◆ Task to carry out ◆
Quote word for word the stretch of the entries from the line containing "Image by ArminEP from Pixabay" through the line containing "The joint between segments must be", including both of those lines.

(Extracted page text data)
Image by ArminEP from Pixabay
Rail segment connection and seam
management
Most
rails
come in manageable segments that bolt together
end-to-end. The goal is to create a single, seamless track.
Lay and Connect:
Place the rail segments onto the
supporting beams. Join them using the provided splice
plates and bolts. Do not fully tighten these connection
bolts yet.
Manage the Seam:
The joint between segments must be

...

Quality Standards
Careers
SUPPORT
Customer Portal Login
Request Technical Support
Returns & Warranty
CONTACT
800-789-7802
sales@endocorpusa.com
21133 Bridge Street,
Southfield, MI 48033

* * *

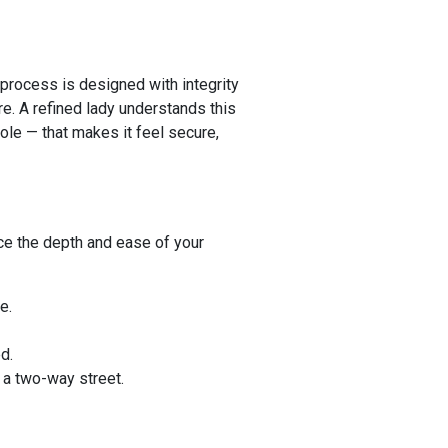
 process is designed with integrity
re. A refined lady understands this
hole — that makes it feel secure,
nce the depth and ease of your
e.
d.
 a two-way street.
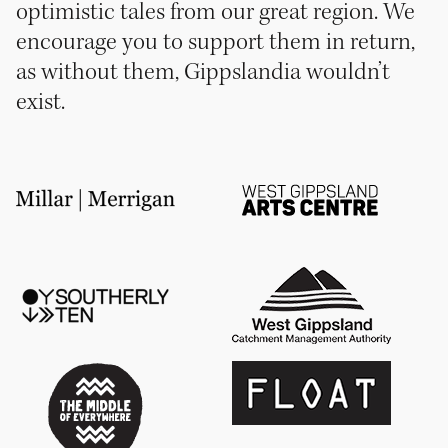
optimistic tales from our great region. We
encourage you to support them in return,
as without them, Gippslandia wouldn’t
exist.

◆ The answer ◆
Image by ArminEP from Pixabay
Rail segment connection and seam
management
Most
rails
come in manageable segments that bolt together
end-to-end. The goal is to create a single, seamless track.
Lay and Connect:
Place the rail segments onto the
supporting beams. Join them using the provided splice
plates and bolts. Do not fully tighten these connection
bolts yet.
Manage the Seam:
The joint between segments must be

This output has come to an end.